This has been a presentation paid for by the Toyama Board of Tourism.

But everything is pretty good though. You are looked after very well. And by that I mean, I am well overpaid. And living in the countryside in Japan has its benefits. Instead of having to live in an apartment so small that the kitchen has to double up as a toilet (god bless insinkerators), my 2 room plus dining/kitchen apartment is quite big, and it doesn’t even cost as much as my one room I had back in Christchurch. (if you don’t know where Christchurch is, you just don’t learn, do you.). So I`m sure that a lot of you, especially you more qualified people, want to hit me over the head. That has already been taken care of. My apartment is equipped with deadly doorways at my eye level. So, when I start feeling too good about my situation, those doorways put me back in my place. For me, it is like living in a doll-house. After all, I am almost 6 foot 2.

Since it is summer right now, we have the summer holidays. That does not, however, mean that we have a holiday. Where did you get such an absurd idea? I`m not completely sure, but I think I`m supposed to make lesson plans for the rest of the year. So until then, I have to come to school. I have a desk. Who would`ve thought that a recent B.A. graduate with no work experience could get a sweet apartment and a job with his own desk... without a cash register? Basically, until school starts in September, I will just be sharpening pencils. (Note to self: buy some more pencils) As I say, “underqualified, overpaid, this is the dream”.

I`m sorry, I`m not being very professional right now. I really do take my job seriously. I am the ceremonial foreigner. I even have 1 1/2 days in my weekly schedule where I tour the primary and kindergarten/nursery schools. I`m kindof like a travelling circus. I already have most of my act figured out;

~Card Tricks
~Play guitar (badly) and sing songs.... At the same time... (hopefully, if all goes well, it will be the same song, but I cannot guarantee this)
I haven`t decided on whether to finish my act by juggling a few brave volunteers, or breaking tiles with my bare hands. And, if time permits, maybe I will teach some English. When the time actually comes, I will tell you how it all goes down. Feel free to start a betting pool on how long it takes for me to get deported.
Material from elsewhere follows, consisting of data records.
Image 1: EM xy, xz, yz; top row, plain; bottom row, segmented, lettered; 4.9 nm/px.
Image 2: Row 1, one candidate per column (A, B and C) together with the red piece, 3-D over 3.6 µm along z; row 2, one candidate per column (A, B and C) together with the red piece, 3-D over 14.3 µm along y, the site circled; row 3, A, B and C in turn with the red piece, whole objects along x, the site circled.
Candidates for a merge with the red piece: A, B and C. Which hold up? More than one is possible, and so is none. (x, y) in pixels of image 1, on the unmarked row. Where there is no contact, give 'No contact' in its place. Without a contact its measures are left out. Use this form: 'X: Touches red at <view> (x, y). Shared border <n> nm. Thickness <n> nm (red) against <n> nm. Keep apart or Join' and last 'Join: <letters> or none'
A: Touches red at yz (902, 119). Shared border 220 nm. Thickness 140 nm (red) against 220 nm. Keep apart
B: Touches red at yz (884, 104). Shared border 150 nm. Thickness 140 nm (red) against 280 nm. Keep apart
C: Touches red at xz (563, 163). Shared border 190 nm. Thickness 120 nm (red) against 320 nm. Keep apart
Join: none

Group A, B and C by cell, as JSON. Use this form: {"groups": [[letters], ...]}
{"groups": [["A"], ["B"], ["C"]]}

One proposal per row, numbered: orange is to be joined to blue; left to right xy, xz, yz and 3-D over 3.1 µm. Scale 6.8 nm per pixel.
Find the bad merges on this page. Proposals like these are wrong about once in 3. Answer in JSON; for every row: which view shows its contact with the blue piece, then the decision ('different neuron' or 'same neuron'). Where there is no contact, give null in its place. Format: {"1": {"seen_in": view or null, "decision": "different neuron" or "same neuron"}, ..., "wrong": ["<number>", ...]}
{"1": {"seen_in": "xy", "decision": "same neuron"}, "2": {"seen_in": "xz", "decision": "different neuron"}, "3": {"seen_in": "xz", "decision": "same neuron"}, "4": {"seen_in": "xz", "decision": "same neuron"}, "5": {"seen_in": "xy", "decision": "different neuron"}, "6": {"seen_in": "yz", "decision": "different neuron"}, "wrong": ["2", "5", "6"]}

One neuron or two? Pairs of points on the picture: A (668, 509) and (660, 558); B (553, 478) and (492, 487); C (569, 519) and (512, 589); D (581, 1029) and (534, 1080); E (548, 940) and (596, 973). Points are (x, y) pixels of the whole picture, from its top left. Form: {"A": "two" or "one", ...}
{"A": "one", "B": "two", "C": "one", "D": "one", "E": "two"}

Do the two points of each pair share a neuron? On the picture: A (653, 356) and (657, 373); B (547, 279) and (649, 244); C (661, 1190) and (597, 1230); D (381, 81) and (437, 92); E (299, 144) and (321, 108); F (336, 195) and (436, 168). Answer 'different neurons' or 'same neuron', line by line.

So far though, there has been very little work. To give you an idea, I have been here for 13 days, and I have had about 17 hangovers. There are a lot of people`s names to forget, official business like meeting the mayor (this was a newsworthy story in the local paper), and doing administrative things like getting a bank account, mobile, insurance, which sounds boring enough, but in Japan, they manage to make it even more boring with a two-pronged approach. The first prong is, knowing that you can`t understand them and that you don’t need to know anyways, they speak in uncomprehensible Japanese, and secondly, they prong you by making you wait unnecessarily long. So, I`m being kept plenty busy. I can`t wait to buy a car next week.

That is, if I`m not deported by then.